With regard to the specific premises advanced in this movie and book: I have not read the book, nor did I watch more than the first few minutes of the Google video. There may be mind-blowing pearls of hidden wisdom that I did not encounter in my inadequate sample size.
That being said, it looks to me as though the author and filmmaker are trading on an ambiguity in the word “secret.” If I say, “The secret to getting to Carnegie Hall is practice,” everyone knows (a) that it’s not a secret (b) that the force of the word “secret” is more like “fulcrum” or “method” or “answer.” In one sense, then, I take it that the claims I hear in this short film segment are uncontroversial, if hyperbolically overstated: a positive attitude is likely to impress others positively and amplify their esteem for you, etc. How much of a difference this makes, who knows? It’s not a revolutionary difference in the aggregate, but particular people may find extreme success this way, and their endorsement tends to drown out many other people’s disillusionment. That doesn’t mean it wasn’t helpful for person A; it just means that we shouldn’t be surprised if person L is more like people B, C, D, E, F, G, H, I, J, and K for whom this approach didn’t work.

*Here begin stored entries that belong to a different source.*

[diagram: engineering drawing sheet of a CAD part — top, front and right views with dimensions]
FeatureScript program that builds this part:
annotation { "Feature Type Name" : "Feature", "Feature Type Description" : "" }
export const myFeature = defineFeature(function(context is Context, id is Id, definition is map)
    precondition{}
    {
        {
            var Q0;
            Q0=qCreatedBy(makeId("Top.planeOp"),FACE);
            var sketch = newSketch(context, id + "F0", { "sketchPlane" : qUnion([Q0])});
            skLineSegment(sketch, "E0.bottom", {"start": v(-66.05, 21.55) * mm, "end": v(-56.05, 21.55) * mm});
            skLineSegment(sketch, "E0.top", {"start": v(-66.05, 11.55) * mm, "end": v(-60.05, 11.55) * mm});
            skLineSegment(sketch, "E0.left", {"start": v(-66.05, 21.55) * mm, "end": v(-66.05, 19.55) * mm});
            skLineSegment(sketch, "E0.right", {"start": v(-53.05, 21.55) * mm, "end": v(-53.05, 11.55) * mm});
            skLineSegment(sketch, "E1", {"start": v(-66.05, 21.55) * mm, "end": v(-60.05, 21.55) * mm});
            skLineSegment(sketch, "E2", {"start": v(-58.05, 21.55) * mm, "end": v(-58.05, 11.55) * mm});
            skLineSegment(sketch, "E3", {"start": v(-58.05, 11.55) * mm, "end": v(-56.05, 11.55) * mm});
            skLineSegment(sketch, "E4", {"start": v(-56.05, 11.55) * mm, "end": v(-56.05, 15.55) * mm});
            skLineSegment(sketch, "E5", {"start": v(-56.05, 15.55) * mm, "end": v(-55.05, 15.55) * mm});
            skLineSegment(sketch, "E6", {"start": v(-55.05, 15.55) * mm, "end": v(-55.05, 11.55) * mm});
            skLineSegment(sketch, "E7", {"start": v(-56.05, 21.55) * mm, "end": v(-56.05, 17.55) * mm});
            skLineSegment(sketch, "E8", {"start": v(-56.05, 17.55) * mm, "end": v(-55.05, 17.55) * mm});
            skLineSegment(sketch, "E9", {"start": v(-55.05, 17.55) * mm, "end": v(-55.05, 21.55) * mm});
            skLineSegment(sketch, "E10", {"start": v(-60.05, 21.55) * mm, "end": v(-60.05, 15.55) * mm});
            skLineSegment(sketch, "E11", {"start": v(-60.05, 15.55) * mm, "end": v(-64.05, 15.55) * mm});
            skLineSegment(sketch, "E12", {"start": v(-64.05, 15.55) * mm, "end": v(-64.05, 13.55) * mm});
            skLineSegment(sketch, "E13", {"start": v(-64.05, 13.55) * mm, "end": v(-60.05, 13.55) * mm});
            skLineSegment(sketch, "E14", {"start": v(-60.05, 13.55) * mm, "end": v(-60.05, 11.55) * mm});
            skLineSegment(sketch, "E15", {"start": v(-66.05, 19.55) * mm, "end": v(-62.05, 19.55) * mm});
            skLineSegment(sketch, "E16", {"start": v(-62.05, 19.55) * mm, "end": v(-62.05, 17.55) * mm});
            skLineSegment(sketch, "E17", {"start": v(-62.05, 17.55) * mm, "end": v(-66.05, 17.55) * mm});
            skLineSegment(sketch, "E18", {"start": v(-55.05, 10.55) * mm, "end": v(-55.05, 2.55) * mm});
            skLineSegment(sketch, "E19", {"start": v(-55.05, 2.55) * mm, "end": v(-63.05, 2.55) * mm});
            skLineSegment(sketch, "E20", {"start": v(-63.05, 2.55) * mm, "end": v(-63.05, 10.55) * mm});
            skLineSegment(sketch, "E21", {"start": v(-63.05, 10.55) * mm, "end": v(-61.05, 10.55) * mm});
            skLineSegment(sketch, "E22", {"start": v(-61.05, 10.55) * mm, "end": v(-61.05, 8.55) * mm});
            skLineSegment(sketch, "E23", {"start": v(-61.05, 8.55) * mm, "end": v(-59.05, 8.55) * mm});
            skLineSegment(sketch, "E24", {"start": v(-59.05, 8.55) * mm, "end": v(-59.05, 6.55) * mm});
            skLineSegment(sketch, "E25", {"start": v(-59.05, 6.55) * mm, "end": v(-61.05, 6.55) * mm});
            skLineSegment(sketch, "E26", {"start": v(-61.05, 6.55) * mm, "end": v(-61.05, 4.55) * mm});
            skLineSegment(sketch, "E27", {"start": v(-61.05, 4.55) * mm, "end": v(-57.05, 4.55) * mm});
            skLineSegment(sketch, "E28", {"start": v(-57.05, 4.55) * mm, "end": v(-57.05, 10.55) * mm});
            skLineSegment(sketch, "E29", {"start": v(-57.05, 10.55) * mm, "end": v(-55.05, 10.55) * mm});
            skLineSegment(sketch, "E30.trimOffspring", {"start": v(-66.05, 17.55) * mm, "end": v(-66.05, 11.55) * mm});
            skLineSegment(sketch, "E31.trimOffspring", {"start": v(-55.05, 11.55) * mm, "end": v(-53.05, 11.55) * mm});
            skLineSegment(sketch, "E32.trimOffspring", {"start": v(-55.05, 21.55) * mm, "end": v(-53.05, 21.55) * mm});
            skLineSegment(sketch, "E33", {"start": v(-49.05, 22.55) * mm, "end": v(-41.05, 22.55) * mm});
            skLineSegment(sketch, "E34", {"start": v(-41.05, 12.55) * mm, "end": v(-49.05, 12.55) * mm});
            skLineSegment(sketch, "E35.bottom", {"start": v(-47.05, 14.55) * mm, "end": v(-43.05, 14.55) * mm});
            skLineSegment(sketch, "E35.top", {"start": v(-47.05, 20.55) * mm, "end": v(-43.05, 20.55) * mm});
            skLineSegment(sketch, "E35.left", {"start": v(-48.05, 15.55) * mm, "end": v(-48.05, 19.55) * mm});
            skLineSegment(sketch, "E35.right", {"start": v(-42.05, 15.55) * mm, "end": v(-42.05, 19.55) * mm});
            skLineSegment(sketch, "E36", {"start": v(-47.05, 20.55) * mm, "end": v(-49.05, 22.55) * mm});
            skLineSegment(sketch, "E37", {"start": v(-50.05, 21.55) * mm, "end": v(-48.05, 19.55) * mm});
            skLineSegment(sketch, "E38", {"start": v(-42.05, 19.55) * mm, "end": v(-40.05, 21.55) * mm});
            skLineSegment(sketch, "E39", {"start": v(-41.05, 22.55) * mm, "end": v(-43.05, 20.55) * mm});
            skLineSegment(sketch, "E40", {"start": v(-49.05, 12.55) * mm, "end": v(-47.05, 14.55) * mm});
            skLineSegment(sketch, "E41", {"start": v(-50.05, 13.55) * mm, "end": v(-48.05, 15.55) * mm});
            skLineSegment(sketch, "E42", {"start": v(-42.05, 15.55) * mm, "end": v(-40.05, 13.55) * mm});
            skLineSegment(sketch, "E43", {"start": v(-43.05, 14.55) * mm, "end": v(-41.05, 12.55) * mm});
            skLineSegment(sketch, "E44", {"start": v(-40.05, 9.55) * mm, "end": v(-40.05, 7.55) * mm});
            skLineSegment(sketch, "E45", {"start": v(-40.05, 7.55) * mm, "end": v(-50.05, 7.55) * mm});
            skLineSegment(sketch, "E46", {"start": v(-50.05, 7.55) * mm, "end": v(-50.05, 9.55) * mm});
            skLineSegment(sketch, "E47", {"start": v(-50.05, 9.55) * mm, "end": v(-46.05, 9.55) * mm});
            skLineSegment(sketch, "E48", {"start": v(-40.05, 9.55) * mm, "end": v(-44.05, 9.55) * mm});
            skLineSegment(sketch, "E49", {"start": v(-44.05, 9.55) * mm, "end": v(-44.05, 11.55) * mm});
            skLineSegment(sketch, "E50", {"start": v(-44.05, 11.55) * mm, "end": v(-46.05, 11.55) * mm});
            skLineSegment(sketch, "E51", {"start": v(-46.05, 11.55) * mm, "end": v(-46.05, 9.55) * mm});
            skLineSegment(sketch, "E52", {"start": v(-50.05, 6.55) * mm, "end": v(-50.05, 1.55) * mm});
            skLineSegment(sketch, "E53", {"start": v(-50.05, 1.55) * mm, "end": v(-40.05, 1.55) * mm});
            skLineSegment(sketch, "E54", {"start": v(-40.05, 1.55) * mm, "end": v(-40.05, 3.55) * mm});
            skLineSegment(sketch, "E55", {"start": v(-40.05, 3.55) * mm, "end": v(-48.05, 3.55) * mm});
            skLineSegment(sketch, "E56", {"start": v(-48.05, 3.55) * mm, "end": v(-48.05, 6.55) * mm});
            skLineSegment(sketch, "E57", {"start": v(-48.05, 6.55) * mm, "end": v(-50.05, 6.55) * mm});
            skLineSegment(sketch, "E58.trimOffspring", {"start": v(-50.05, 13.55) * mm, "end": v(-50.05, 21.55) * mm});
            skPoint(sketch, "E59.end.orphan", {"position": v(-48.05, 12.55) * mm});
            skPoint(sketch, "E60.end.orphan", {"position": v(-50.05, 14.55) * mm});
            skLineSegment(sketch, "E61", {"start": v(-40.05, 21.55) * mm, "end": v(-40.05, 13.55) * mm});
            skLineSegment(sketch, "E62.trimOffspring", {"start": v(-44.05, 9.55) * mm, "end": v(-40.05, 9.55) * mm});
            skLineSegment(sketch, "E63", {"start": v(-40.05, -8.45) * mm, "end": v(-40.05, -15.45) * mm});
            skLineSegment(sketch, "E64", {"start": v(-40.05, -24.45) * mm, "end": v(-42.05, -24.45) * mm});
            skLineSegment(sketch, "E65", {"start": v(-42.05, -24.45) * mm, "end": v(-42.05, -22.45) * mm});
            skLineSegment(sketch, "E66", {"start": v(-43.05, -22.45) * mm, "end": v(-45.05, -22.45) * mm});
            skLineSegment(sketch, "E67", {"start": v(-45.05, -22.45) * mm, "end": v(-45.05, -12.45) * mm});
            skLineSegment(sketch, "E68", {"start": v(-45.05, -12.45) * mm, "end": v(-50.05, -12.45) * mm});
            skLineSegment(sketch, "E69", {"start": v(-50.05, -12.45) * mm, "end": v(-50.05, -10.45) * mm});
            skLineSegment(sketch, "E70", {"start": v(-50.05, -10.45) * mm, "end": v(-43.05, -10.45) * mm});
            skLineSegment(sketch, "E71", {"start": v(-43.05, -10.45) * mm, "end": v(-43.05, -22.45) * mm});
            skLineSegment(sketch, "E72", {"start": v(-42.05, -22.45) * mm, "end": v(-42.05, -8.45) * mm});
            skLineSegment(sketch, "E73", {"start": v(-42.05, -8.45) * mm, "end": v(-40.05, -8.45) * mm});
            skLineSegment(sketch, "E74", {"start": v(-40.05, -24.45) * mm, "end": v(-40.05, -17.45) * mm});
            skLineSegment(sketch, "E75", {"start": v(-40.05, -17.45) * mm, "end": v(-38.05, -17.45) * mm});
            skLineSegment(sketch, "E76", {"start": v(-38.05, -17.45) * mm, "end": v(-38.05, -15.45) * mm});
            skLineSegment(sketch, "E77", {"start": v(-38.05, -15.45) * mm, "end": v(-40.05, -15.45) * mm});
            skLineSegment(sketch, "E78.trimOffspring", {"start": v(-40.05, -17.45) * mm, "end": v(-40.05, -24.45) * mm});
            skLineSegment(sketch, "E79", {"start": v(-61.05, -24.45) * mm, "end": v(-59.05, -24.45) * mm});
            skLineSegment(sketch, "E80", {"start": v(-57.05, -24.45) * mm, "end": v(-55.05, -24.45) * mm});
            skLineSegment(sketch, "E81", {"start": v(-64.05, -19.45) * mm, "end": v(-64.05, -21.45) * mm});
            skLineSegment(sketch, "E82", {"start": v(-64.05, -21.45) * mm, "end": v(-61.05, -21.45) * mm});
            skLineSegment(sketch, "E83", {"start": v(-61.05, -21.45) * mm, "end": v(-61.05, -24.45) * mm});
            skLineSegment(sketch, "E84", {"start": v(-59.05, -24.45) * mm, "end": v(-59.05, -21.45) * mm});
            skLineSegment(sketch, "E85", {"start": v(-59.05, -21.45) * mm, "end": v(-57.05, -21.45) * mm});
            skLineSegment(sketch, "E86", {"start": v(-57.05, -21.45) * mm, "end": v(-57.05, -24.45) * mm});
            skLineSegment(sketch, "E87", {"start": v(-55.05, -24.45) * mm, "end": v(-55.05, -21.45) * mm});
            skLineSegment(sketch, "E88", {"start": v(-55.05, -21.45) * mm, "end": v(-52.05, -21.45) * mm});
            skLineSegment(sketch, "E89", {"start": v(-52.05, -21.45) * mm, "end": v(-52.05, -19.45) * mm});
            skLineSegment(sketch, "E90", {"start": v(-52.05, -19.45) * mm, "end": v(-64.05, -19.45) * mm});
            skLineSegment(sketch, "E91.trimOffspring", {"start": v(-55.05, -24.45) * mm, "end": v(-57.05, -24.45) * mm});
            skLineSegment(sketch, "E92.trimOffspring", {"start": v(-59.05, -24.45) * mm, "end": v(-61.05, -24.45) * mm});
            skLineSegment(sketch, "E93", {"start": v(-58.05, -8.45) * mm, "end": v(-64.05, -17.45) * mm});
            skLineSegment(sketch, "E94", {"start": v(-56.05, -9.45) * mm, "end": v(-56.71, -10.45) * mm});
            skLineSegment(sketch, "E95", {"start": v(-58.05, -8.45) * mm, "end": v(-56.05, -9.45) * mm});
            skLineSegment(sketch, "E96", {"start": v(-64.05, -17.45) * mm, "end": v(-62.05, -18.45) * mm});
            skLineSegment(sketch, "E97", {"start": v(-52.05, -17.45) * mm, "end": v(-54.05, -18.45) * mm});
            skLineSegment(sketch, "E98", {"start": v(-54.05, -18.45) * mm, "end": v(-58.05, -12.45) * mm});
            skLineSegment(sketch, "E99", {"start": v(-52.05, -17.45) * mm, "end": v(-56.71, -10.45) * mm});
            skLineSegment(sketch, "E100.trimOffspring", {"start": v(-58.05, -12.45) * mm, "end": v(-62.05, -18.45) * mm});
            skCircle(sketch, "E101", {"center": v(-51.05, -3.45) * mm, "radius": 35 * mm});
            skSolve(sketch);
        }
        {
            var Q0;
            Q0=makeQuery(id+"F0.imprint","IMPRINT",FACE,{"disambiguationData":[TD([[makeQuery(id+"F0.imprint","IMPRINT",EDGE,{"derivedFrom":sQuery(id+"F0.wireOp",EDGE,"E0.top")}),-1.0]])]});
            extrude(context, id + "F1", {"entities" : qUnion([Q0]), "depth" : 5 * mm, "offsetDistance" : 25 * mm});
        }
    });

The other aspect of “The Secret” is more problematic. For ages and ages and ages — perhaps it’s innate, I decline to speculate about that — people have wanted to know the secret. The popularity of 〈/gag〉 The da Vinci Code and the persistence of esoteric traditions provides sufficient testimony that many people are predisposed to think that there’s some sort of Hidden Answer that is open to The Right People, but that mere ordinary humans don’t have access to. The opening sequence of the movie trades on this use of the word “secret,” but think for a moment: if Plato, Shakespeare, Newton, and Emerson are the sources for this “secret,” just how “hidden” can it be? People have been reading Plato for, what, 2300 years? Do you have to go to your neighborhood metaphysical bookstore to get a copy of Macbeth? And among the few people who actually read Newton instead of learning his formulae, do we have reason to suppose that they discover a concealed message about prosperity and well-being? As for Ralph Waldo Emerson — to whom I’m distantly related — he blends a reasonable emphasis on human capacities and self-discovery (which I dissent from, but recognize as intellectually reputable) with a self-congratulatory neo-Gnosticism to which I strongly object.
But, it makes some people feel good to think that they’re in on the Sooper Sekrit (best-selling, unsubstantiated by experimental verification) answer to the universe — far more than actually benefit from the sound application of positive thinking (itself a limited, not universal, good thing). On the whole, this is not my cup of tea, even though I tend markedly to “think positively” more than most people. For me, that means mostly just thinking the best of people, so as to give them room to be better than they might be if I approach them with suspicion; trying to emphasize my own strengths and my capacities to deal with stress, frustration, and misfortune, rather than wallowing in the self-pity and complaining to which I might otherwise be inclined (and I’m far from perfect on that score); and concentrating my energies and attention where there’s greatest likelihood of some positive response.
Oooops, I guess it’s not secret any more. Well, if I disappear from the face of the earth, you’ll know that the vast international conspiracy to suppress the truth has gotten to me. Of course, then they’ll probably delete this post, too, just as they so successfully suppressed The da Vinci Code and the Law of Attraction book and movie. If “lack of public attention” is one’s criterion for “secret wisdom,” then my books are exponentially more reliable than either TdVC or Law of Attraction.